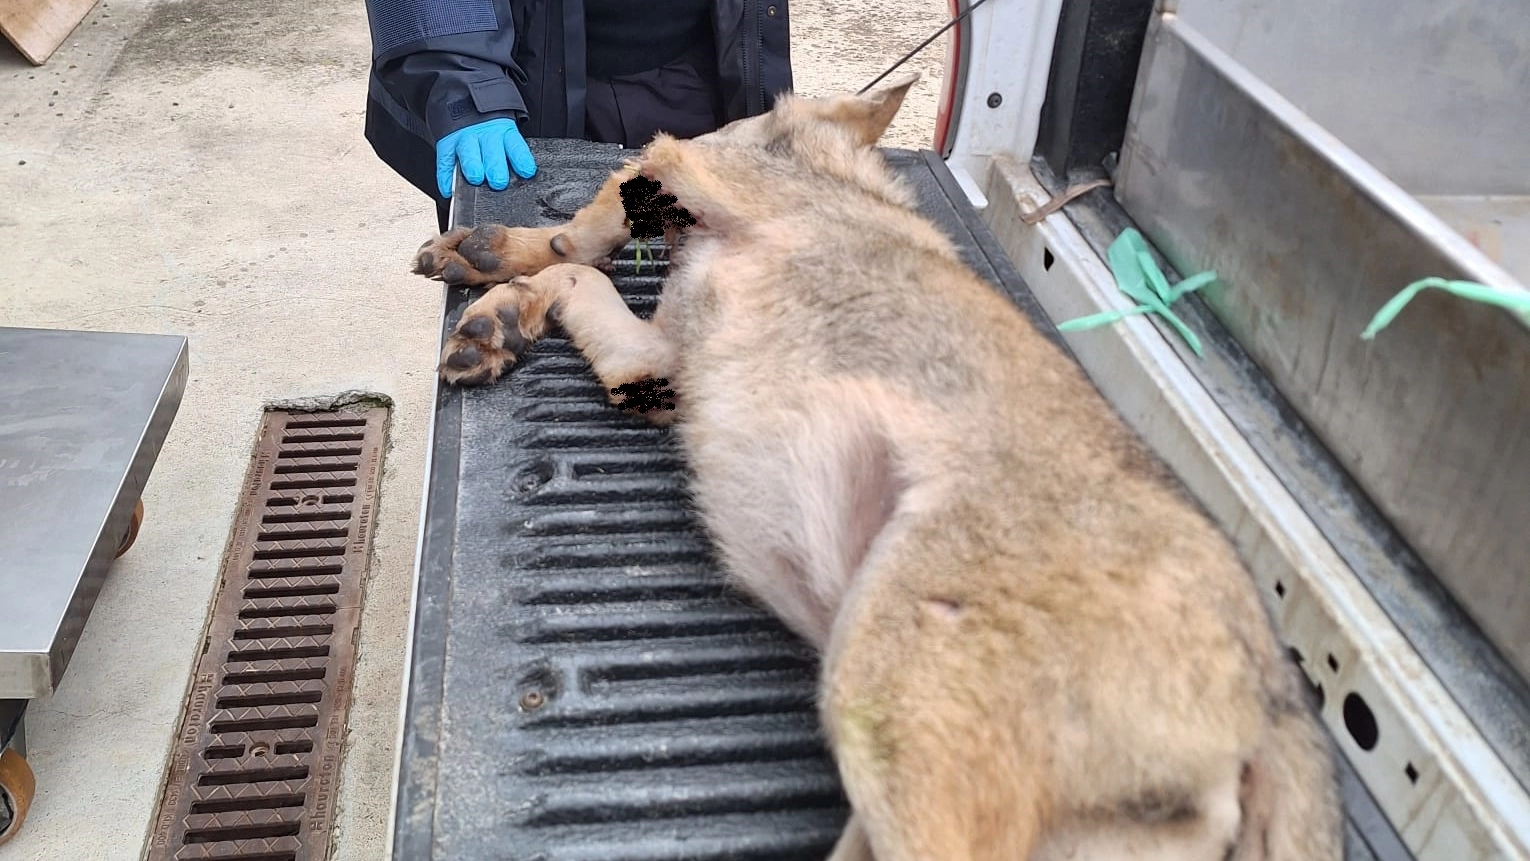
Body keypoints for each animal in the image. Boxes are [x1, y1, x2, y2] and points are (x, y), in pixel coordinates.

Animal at [406, 74, 1340, 861]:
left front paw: (508, 258)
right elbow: (578, 278)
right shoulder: (657, 364)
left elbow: (597, 218)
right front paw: (497, 309)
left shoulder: (693, 169)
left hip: (886, 698)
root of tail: (1275, 701)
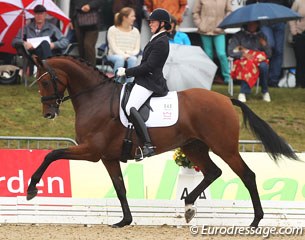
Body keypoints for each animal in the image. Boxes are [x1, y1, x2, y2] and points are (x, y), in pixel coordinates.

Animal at [27, 54, 298, 229]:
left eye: (45, 81)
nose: (48, 113)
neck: (96, 98)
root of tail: (225, 99)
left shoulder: (92, 151)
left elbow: (52, 154)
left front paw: (31, 190)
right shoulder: (108, 157)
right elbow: (120, 188)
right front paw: (124, 221)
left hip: (225, 147)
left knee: (247, 175)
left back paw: (255, 221)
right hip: (194, 146)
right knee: (213, 172)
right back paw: (189, 206)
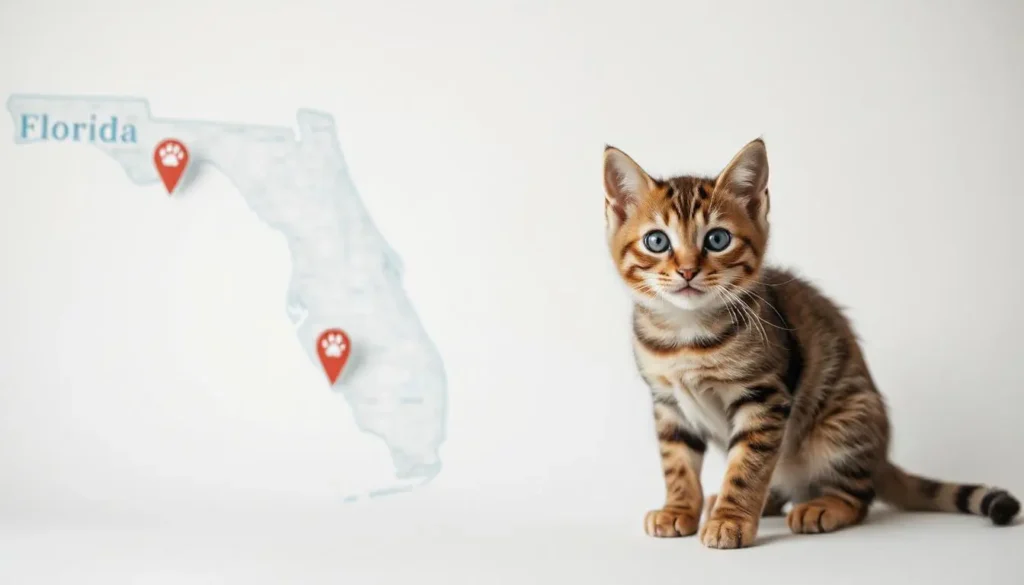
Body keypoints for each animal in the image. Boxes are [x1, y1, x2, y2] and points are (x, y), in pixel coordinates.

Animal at [602, 137, 1019, 549]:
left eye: (717, 239)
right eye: (657, 241)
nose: (688, 271)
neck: (685, 334)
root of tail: (880, 457)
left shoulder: (764, 396)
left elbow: (747, 466)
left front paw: (731, 521)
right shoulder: (668, 403)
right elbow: (677, 463)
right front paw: (678, 509)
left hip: (844, 423)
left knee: (858, 496)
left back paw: (822, 507)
+ + + + + + +
_Assignment_
The reply must consist solely of the lines from the one containing "left elbow: (747, 466)" through the last line of the data, reproduced exactly.

_Written solution_
left elbow: (747, 466)
left front paw: (731, 521)
right shoulder: (668, 403)
right elbow: (677, 463)
right front paw: (678, 509)
left hip: (844, 423)
left knee: (858, 496)
left back paw: (822, 507)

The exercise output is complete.